_What the exercise asks:_
For the LM Studio text-to-speech page, say whether each statement agrees with it, answering yes or no and quoting the deciding words: (a) Voice output uses Hazel's voice from the Microsoft Windows Text-to-Speech engine. (b) The 2012 MacBook Pro works with LM Studio. (c) The typing interface was built with the Tkinter Python Library.

_Document text:_
------------------------------------------------

LM Studio Local Server with TTS-Microsoft Voice Package

Subjects and skills you will practice in this project

Skills Practice

Python

Coding and Environments

LM Studio

Inference Server

Text to Speech

Voice Conversation

Speech to Text

Voice Transcription

A brief description of the project

Project Syopsis

LM Studio Local Server with TTS-Microsoft Voice Package

In this tutorial, I continue with my exploration of LM Studio. I have come to realize the capabilities and power of Openai's GPT-3 and 4. I have chosen to learn artificial intelligence from GPT-4 , hands-on projects and online study. My ultimate goal is to build a personal assistant with voice interaction, fast and secure data handling and image generation capabilities.

Here is my current progress with regard to creating my AI assistant. I think that by the time I am done, the available models will get smaller and more intelligent so I am not too worried about not having the latest and greatest computer right now.

Programs used in this project

Software

LM Studio

Downloadable

VS Code

Downloadable

Anaconda

Downloadable

GitHub

Website

Command Prompt

Already in OS

Initial Goal:

Upgrading the LM Studio Project by Adding Text to Speech from the Microsoft Voice Package

* AI generated image

This is a new iteration building on the concepts of my initial version that got the LM Studio Local Server started. I covered this in the previous video.

In this iteration, I integrated several features to enhance the functionality of the assistant. I started with Whisper for accurate transcriptions and added a typing interface using the Tkinter Python Library. For voice output, I chose Microsoft Windows' Text-to-Speech engine, specifically Hazel's voice, which, in my opinion, was the best voice in the language pack. My 2012 MacBook Pro has much better text to speech and speech to text but it isn’t compatible with LM Studio. I’ll use a better method in the future but this works for now.

------------------------------------------------

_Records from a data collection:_

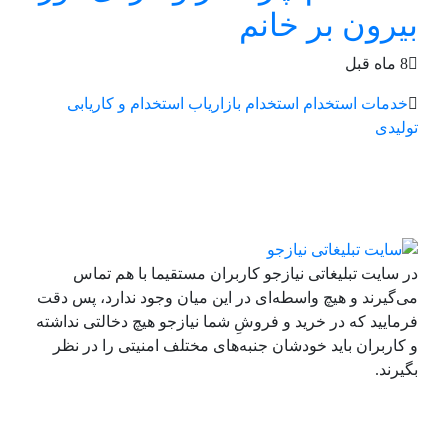
بیرون بر خانم
8 ماه قبل
خدمات
استخدام
استخدام بازاریاب
استخدام و کاریابی
تولیدی
در سایت تبلیغاتی نیازجو کاربران مستقیما با هم تماس
می‌گیرند و هیچ واسطه‌ای در این میان وجود ندارد، پس دقت
فرمایید که در خرید و فروشِ شما نیازجو هیچ دخالتی نداشته
و کاربران باید خودشان جنبه‌های مختلف امنیتی را در نظر
بگیرند.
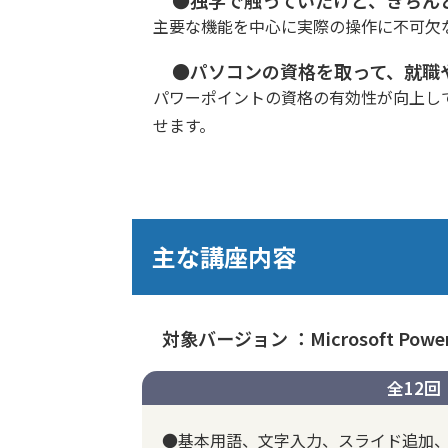
主要な機能を中心に実際の操作に不可欠
●パソコンの資格を取って、就職
パワーポイントの資格の有効性が向上してい
せます。
主な講座内容
対象バージョン ：Microsoft PowerP
全12回
●基本用語、文字入力、スライド追加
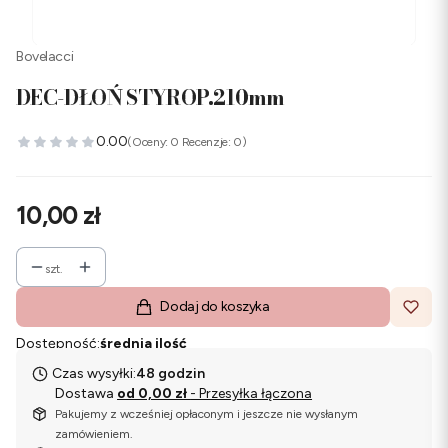
Bovelacci
DEC-DŁOŃ STYROP.210mm
0.00
(Oceny: 0 Recenzje: 0)
Cena
10,00 zł
szt.
Dodaj do koszyka
Dostępność:
średnia ilość
Czas wysyłki:
48 godzin
Dostawa
od 0,00 zł
- Przesyłka łączona
Pakujemy z wcześniej opłaconym i jeszcze nie wysłanym
zamówieniem.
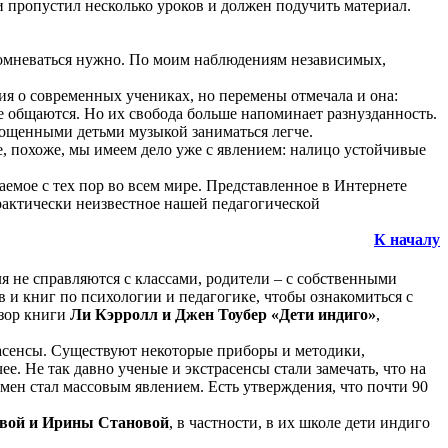
и пропустил несколько уроков и должен подучить материал.
сомневаться нужно. По моим наблюдениям независимых,
я о современных учениках, но перемены отмечала и она:
е общаются. Но их свобода больше напоминает разнузданность.
пощенными детьми музыкой заниматься легче.
е, похоже, мы имеем дело уже с явлением: налицо устойчивые
аемое
с тех пор во всем мире.
Представленное
в Интернете
практически неизвестное нашей педагогической
К началу
 не справляются с классами, родители – с собственными
в и книг по психологии и педагогике, чтобы ознакомиться с
зор книги
Л
и Кэрролл и Джен Тоубер «Дети индиго»
,
расенсы. Существуют некоторые приборы и методики,
чее. Не так давно ученые и экстрасенсы стали замечать, что на
мен стал массовым явлением. Есть утверждения, что почти 90
вой и Ирины Становой
, в частности, в их школе дети индиго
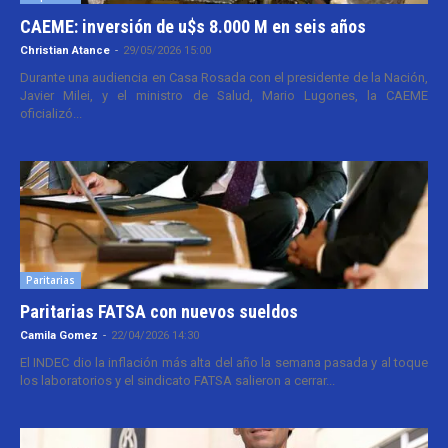
CAEME: inversión de u$s 8.000 M en seis años
Christian Atance
-
29/05/2026 15:00
Durante una audiencia en Casa Rosada con el presidente de la Nación,
Javier Milei, y el ministro de Salud, Mario Lugones, la CAEME
oficializó...
Paritarias
Paritarias FATSA con nuevos sueldos
Camila Gomez
-
22/04/2026 14:30
El INDEC dio la inflación más alta del año la semana pasada y al toque
los laboratorios y el sindicato FATSA salieron a cerrar...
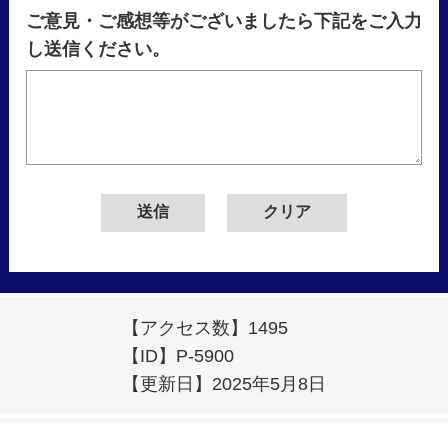
ご意見・ご感想等がございましたら下記をご入力
し送信ください。
【アクセス数】
1495
【ID】
P-5900
【更新日】
2025年5月8日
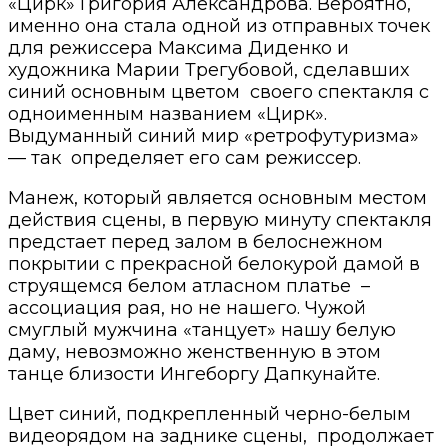
«Цирк» Григория Александрова. Вероятно,
именно она стала одной из отправных точек
для режиссера Максима Диденко и
художника Марии Трегубовой, сделавших
синий основным цветом
своего спектакля с
одноименным названием «Цирк».
Выдуманный синий мир «ретрофутуризма»
— так
определяет его сам режиссер.
Манеж, который является основным местом
действия сцены, в первую минуту спектакля
предстает перед залом в белоснежном
покрытии с прекрасной белокурой дамой в
струящемся белом атласном платье
–
ассоциация рая, но не нашего. Чужой
смуглый мужчина «танцует» нашу белую
даму, невозможно женственную в этом
танце близости Ингеборгу Дапкунайте.
Цвет синий, подкрепленный черно-белым
видеорядом на заднике сцены,
продолжает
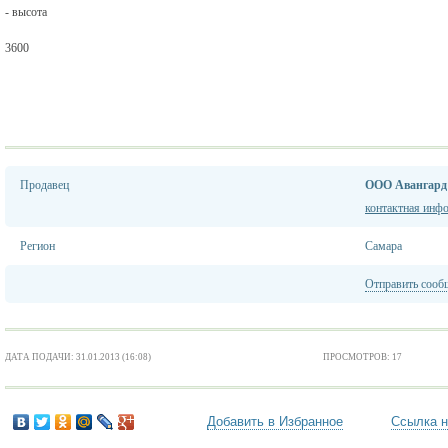
- высота
3600
Продавец
ООО Авангард
контактная инф
Регион
Самара
Отправить сооб
ДАТА ПОДАЧИ: 31.01.2013 (16:08)
ПРОСМОТРОВ: 17
Добавить в Избранное
Ссылка н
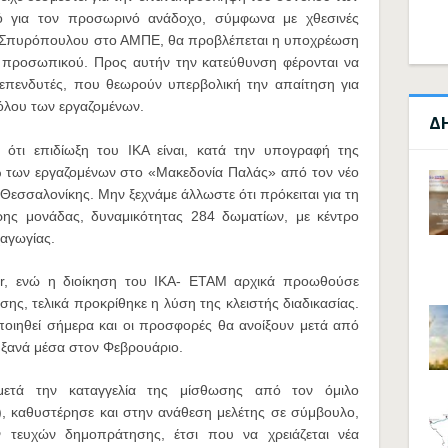
μό για τον προσωρινό ανάδοχο, σύμφωνα με χθεσινές
 Ρ.Σπυρόπουλου στο ΑΜΠΕ, θα προβλέπεται η υποχρέωση
προσωπικού. Προς αυτήν την κατεύθυνση φέρονται να
ι επενδυτές, που θεωρούν υπερβολική την απαίτηση για
λου των εργαζομένων.
Δ
ότι επιδίωξη του ΙΚΑ είναι, κατά την υπογραφή της
 των εργαζομένων στο «Μακεδονία Παλάς» από τον νέο
 Θεσσαλονίκης. Μην ξεχνάμε άλλωστε ότι πρόκειται για τη
ερης μονάδας, δυναμικότητας 284 δωματίων, με κέντρο
αγωγίας.
gr, ενώ η διοίκηση του ΙΚΑ- ΕΤΑΜ αρχικά προωθούσε
ς, τελικά προκρίθηκε η λύση της κλειστής διαδικασίας.
ποιηθεί σήμερα και οι προσφορές θα ανοίξουν μετά από
ι ξανά μέσα στον Φεβρουάριο.
μετά την καταγγελία της μίσθωσης από τον όμιλο
, καθυστέρησε και στην ανάθεση μελέτης σε σύμβουλο,
 τευχών δημοπράτησης, έτσι που να χρειάζεται νέα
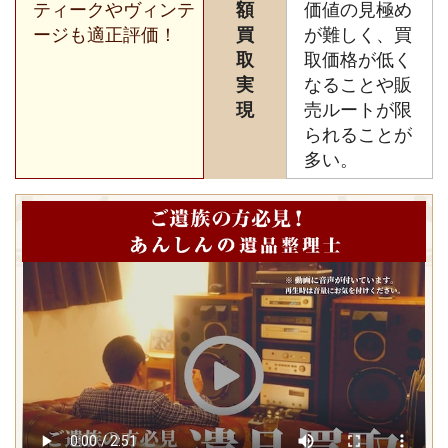
ティークやヴィンテ
額
価値の見極め
ージも適正評価！
買
が難しく、買
取
取価格が低く
実
なることや販
現
売ルートが限
られることが
多い。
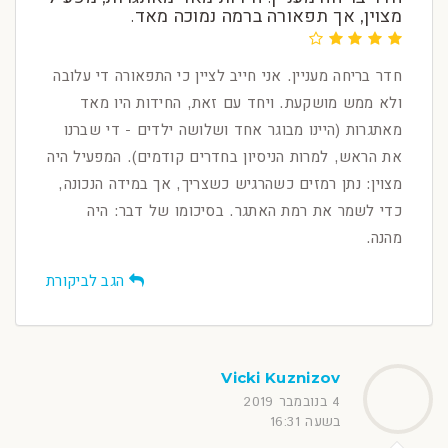
מצוין, אך תפאורה ברמה נמוכה מאד.
חדר בריחה מעניין. אני חייב לציין כי התפאורה די עלובה
ולא ממש מושקעת. ויחד עם זאת, החידות היו מאד
מאתגרות (היינו מבוגר אחד ושלושה ילדים - די שברנו
את הראש, למרות הניסיון בחדרים קודמים). המפעיל היה
מצוין: נתן רמזים כשהרגיש כשצריך, אך במידה הנכונה,
כדי לשמר את רמת האתגר. בסיכומו של דבר: היה
מהנה.
הגב לביקורת
Vicki Kuznizov
4 בנובמבר 2019
בשעה 16:31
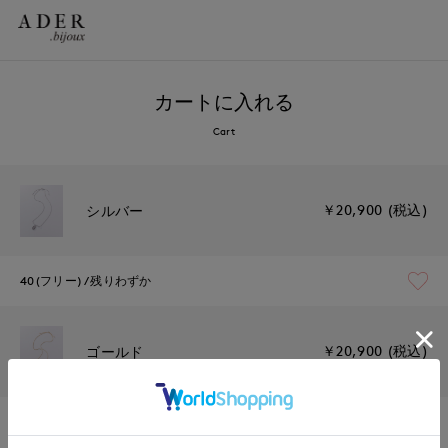
カートに入れる
Cart
￥20,900 (税込)
シルバー
40(フリー)
残りわずか
￥20,900 (税込)
ゴールド
40(フリー)
残りわずか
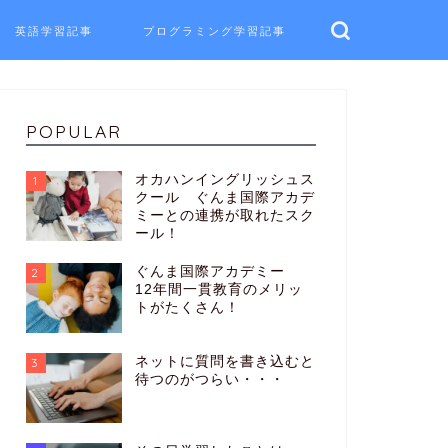
英語学習記事
プログラミング学習記事
POPULAR
オカハンイングリッシュス
1
クール ぐんま国際アカデ
ミーとの連携が取れたスク
ール！
ぐんま国際アカデミー
2
12年間一貫教育のメリッ
トがたくさん！
ネットに質問を書き込むと
3
待つのがつらい・・・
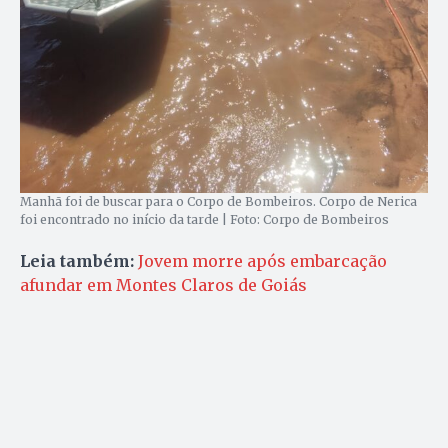
Manhã foi de buscar para o Corpo de Bombeiros. Corpo de Nerica
foi encontrado no início da tarde | Foto: Corpo de Bombeiros
Leia também:
Jovem morre após embarcação
afundar em Montes Claros de Goiás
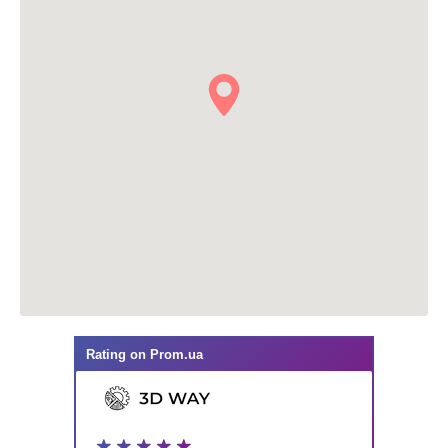
Rating on
Prom.ua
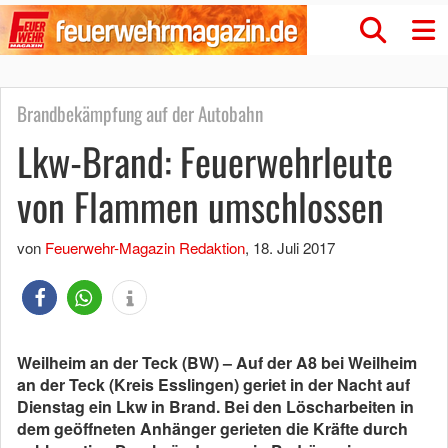
Brandbekämpfung auf der Autobahn
Lkw-Brand: Feuerwehrleute
von Flammen umschlossen
von
Feuerwehr-Magazin Redaktion
,
18. Juli 2017
Weilheim an der Teck (BW) – Auf der A8 bei Weilheim
an der Teck (Kreis Esslingen) geriet in der Nacht auf
Dienstag ein Lkw in Brand. Bei den Löscharbeiten in
dem geöffneten Anhänger gerieten die Kräfte durch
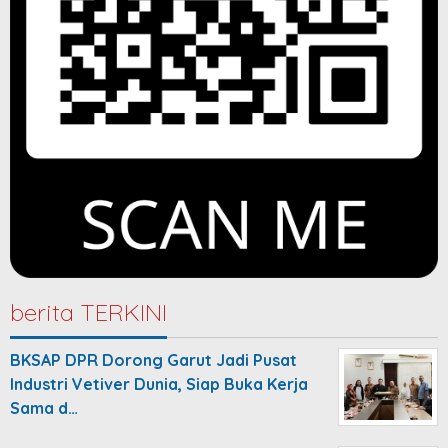
berita TERKINI
BKSAP DPR Dorong Garut Jadi Pusat
Industri Vetiver Dunia, Siap Buka Kerja
Sama d…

------------------------------------------------

_Final answer:_
(a) Yes: "For voice output, I chose Microsoft Windows' Text-to-Speech engine, specifically Hazel's voice"
(b) No: "but it isn’t compatible with LM Studio"
(c) Yes: "added a typing interface using the Tkinter Python Library"